# Different Take On Wood Bowls



## MoonRoc (Apr 11, 2008)

Attached Photo is a Bowl that I made using the Techniques and tools found in a book by Patrick Spielman and Carl Roehl.

You can achieve some cool grain patterns and unique shapes with this method. The rings of wood are cut out of a 3/4 to 1 in piece of wood with a scroll saw, glued and stacked and shaped with various grits of sandpaper on homemade sanding balls. 

Thats the simplified version. The results are suprising and unique. I posted some additional photos and resources that you can check out.


----------



## hands made for wood (Nov 2, 2007)

wow that's quite something! awesome piece of work! :thumbsup:


----------



## john lucas (Sep 18, 2007)

That's blasphemy you didn't use a lathe. Actually two of my friends carve bowls and wild vessels using nothing but the chainsaw and grinders and sanders. Check out Brad's website. 
www.bradsells.com

Also check out this way of doing the same thing. Boards are cut in half rings on the bandsaw and then assembled. The stack is then turned on the lathe.
www.michaelmode.com


----------



## MoonRoc (Apr 11, 2008)

Thanks for the comments guys. John I checked out those sites. Wow thats unbelievable. Very talented wood artist.


----------



## moneymgmt (May 7, 2008)

Your work and the work on those sites is amazing. I can't fathom the finish work involved after using a chainsaw!



MoonRoc said:


> rings of wood are cut out of a 3/4 to 1 in piece of wood with a scroll saw, glued and stacked


I'm having trouble visualizing this... if you cut the rings out from the same piece of wood they would not overlap?? Are you using two pieces of 1x and then alternating them when gluing up? (ie, use boards A and B, cut each into circles, stack circle from A then B then A then B etc.)? 

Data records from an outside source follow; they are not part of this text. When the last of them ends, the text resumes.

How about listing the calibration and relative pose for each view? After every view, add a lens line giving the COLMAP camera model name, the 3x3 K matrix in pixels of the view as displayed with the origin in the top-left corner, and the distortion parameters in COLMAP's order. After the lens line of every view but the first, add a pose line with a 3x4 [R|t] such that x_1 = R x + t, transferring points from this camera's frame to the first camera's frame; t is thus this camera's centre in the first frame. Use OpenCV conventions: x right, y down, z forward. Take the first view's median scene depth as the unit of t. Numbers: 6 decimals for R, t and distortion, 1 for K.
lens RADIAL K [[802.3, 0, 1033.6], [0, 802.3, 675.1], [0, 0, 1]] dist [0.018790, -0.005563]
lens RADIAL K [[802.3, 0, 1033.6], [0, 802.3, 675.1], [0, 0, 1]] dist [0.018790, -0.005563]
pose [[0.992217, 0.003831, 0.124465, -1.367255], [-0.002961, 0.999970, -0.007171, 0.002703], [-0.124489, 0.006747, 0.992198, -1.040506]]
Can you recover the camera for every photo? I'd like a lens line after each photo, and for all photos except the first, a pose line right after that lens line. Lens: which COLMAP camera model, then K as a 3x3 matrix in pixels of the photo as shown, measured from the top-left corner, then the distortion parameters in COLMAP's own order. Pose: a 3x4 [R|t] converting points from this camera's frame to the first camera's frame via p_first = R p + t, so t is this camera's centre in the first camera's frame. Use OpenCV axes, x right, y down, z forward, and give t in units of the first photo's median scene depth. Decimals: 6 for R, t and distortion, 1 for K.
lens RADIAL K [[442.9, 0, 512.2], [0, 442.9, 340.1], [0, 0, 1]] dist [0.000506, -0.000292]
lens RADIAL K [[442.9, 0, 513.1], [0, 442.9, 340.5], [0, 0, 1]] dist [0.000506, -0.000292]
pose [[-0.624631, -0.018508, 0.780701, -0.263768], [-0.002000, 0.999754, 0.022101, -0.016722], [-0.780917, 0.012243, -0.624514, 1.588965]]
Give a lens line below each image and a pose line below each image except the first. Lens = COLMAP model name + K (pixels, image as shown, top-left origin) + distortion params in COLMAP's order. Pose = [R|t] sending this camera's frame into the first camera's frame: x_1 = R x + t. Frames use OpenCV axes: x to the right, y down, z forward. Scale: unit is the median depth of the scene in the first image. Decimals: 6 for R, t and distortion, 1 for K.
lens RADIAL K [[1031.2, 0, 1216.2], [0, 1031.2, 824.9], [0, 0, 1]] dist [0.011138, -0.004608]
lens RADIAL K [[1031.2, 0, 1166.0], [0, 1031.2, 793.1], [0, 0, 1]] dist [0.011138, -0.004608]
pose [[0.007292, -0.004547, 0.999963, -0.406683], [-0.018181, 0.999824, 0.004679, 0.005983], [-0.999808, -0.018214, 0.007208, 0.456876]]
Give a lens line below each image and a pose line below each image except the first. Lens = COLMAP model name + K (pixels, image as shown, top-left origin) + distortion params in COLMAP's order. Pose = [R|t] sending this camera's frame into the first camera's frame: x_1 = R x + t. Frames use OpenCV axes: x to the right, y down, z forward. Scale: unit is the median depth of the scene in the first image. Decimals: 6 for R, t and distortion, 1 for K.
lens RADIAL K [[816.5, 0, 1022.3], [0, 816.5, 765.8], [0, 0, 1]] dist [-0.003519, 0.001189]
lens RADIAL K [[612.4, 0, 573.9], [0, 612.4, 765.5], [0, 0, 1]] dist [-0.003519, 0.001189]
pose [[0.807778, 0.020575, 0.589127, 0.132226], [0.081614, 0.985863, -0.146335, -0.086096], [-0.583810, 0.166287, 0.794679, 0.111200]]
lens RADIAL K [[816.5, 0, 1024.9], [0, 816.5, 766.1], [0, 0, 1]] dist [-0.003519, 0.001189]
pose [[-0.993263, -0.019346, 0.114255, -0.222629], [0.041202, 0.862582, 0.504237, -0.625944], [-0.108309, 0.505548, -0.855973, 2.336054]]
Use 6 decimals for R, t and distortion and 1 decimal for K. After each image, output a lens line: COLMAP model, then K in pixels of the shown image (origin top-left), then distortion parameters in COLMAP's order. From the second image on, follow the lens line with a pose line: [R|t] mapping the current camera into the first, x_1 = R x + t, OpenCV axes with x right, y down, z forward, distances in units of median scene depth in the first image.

I think this would be incredibly fun to try!


----------



## LITLHOF (Nov 18, 2007)

MoonRoc: The bowl is beautiful. Years ago I used the method you describe to cut bowl rings out of a piece of cherry. After I glued it up, I mounted the bottom solid circle in a chuck and then just turned it on the lathe. My bowl was nothing like as nice as th eone you did.
Best regards, Litlhof.


----------



## LITLHOF (Nov 18, 2007)

*Re A different take on turned bowls*

Moneymgt:

Think about the old collapsable aluminum cups you used to use when you were a young camper.
Take the piece of wood, and with your compass draw concentric circles on it that have about an inch variance in radius. Beginning with the second circle in from the largest, drill a hole just big enough to accomidate your #7 blade on your scroll saw, or what blade you choose. Set your scroll saw table at a slight tilt, maybe 5^(?). When you cut the circles, on your scroll saw, the slight angle will make something like that collapsable cup. I hope this helps you visualize the process. Of course you glue the overlapping segments together.
Best regards, Litlhof.


----------



## justacloserwalk (May 26, 2008)

*nice work!*

several guys in our turning club are making these, and youare right, interesting grain patterns. Some would argue that it isn't turning, I saywhatever keepsyou in the shop making sawdust.:yes::yes:
Justa.


----------



## MoonRoc (Apr 11, 2008)

Moneymgmt, All the rings are cut from the same piece of wood. For a Three ring bowl the first ring is cut at 20 degrees, the next is cut at 25 degrees, and the last is cut at 30 degrees. There are many other variations to create different shaped bowls plus some really cool techniques to add inlay. There is a link to the book at my site  It is out of print but there may be a used one available or check the library.


----------